I watched all of this from a distance, hanging out of the wooden stairway rails like they were my own personal prison, and making faces at death when I was sure he wasn’t looking. Somehow though, I got the feeling he still saw me, even with his back turned away from me.
One morning, after I found death had come in the night to make another one of my gold fish float upside-down in its green scum fish bowl, my anger towards death reached its peak.
I announced my indignation to about it to my Grandmother, who I was sure, would agree with me, having lost so many family members over the years. But surprisingly she looked up from her book, and sighing, steered me over to the laundry room to explain, as though the many soft folds and layers of fabric and pants would soften the impact of what I was about to hear.
“If anybody ever tells you that death should be done in,” she said, “You just ignore them, and don’t pay them any attention. Death is a necessary burden. And anyone who thinks otherwise is a screwball.”
But the screwballs came to us that summer one day in mid-July, lined up on our front porch in robes of white.
“Would you like to join our petition,” the people of the neighbourhood asked importantly, “Against death?”
They persisted diligently, even after Grandma gave them a polite “no” on our behalf (I was half-thinking about running off and joining them, personally) until finally she lost her temper and ran them off like we did the stray dogs in our yard that would sometimes come sniffing around begging for scraps.
“You will regret this,” one of them said as they left, and we would soon find out the full fury of their words.

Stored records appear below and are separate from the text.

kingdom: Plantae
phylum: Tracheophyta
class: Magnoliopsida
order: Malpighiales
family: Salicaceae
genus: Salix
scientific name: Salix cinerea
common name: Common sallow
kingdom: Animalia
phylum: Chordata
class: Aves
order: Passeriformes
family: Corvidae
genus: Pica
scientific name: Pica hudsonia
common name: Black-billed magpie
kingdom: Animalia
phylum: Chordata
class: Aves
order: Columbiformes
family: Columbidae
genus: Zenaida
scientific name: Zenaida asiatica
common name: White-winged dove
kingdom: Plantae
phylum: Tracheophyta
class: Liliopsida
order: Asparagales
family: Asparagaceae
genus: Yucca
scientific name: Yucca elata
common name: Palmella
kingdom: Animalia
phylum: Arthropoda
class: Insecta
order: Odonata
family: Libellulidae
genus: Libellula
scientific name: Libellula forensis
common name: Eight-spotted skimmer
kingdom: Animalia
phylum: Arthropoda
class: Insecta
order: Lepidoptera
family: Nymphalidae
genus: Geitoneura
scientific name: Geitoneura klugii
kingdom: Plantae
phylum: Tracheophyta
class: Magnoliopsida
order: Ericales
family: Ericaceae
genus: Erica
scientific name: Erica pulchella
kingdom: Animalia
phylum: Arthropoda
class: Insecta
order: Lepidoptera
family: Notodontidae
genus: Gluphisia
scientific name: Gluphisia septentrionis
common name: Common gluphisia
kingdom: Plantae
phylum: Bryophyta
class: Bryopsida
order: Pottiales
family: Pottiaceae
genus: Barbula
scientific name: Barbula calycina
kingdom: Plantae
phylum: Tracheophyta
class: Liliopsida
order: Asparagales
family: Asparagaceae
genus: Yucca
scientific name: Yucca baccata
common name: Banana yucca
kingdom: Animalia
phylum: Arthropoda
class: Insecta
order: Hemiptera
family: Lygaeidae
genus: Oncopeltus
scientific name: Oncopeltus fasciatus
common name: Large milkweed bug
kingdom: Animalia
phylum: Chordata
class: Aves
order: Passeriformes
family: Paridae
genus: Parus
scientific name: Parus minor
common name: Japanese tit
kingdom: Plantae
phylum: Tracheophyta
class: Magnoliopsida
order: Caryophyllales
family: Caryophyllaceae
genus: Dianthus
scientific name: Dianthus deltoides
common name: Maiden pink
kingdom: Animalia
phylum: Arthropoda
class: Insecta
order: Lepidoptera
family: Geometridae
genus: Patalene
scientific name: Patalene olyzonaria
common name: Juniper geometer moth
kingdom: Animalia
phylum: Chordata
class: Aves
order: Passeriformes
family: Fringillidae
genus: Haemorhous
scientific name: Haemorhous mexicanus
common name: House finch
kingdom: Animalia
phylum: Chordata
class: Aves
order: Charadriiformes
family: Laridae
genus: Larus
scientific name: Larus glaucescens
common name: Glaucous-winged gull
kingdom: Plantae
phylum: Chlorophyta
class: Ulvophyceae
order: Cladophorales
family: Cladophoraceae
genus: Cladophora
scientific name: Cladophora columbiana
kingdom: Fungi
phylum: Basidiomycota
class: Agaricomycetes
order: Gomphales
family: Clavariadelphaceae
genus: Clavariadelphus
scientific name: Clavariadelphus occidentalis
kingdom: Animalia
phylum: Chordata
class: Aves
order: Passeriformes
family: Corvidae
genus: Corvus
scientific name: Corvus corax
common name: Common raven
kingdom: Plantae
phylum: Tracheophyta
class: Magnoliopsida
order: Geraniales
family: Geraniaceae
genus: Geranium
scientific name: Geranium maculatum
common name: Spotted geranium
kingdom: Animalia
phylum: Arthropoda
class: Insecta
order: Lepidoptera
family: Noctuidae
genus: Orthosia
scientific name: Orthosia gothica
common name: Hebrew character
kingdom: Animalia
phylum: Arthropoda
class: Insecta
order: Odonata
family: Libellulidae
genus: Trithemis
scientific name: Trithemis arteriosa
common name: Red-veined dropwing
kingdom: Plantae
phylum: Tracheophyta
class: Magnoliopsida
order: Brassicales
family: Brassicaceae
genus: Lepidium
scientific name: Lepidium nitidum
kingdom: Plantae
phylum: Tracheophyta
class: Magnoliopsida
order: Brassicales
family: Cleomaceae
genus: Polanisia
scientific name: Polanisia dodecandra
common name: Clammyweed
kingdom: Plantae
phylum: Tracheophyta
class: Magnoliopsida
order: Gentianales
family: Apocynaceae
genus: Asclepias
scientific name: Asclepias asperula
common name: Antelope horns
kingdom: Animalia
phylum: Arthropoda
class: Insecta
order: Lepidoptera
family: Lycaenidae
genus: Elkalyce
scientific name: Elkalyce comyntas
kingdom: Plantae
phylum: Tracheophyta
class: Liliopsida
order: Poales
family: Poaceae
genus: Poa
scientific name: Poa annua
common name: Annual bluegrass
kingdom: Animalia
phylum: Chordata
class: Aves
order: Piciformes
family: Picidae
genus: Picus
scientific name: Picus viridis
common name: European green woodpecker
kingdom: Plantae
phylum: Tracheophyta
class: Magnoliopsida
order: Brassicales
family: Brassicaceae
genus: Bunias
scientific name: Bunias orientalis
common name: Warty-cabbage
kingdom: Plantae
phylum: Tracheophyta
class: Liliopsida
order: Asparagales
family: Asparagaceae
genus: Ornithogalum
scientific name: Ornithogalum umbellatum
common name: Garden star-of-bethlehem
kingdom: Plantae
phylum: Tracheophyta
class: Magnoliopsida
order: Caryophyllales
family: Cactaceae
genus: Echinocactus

At the store, Grandma was banned from buying anything after someone accused her bald-faced of stealing tomatoes, so that for a few months, we had to go to the grocer that was four blocks farther from our house. At school everyone did their best to make my life miserable, including the teachers. The kids at recess would call me names like “death lover” and “dead boy,” but I stood up to them as well as any dirt-faced boy should be proud of, not letting anyone see me cry. Insults were thrown as heavy artillery across the battle line, but there were no bricks through our windows (thank god,) as the movement against death mounted.
After a year of two of this had passed, we got our worst shock ever one morning as Grandma went to put out the cat and got a bitter surprise instead. Her scream shattered the crystal off the morning grass, and I came running just as fast as I could when I heard it, abandoning the last soggy bits of my Lucky Charms breakfast at the bottom of my bowl. Well it didn’t take long for me to figure out what she was screaming about, but it took me longer to figure out what it meant.
Up in the high realms of the proud Oak in our back yard hung death, still except for the stray breeze fluttering his robes every now and then. I wasn’t a racist, but there was something reminiscent of the old south in the way that death hung from our tree like a misshapen fruit, hemp-stem bunching the robes around the base of his neck. It made me wonder what kind of a person would do this kind of thing.
Grandmother called up the rest of the family, unsure what to do next, and they all reckoned she was off her rocker until they came to see the sin for themselves. Uncle Albert cut death down as gently as he could, sawing off the rope with the Swiss army knife that never left him.
After a small discussion it was decided that death should be given a proper Christian burial, because really, what else was there to do?
Death died this morning. Uncle Albert reckons it was those damn commie bastards who committed the crime, Grandma says that it’s got to do with religion, but I have my own theories. But one thing was for sure, as we stood over the hole of fresh dirt, hands clasped, lacking for even awkward words to say. Death was dead; there was no denying that, and dark times were sure to be coming over the years just ahead.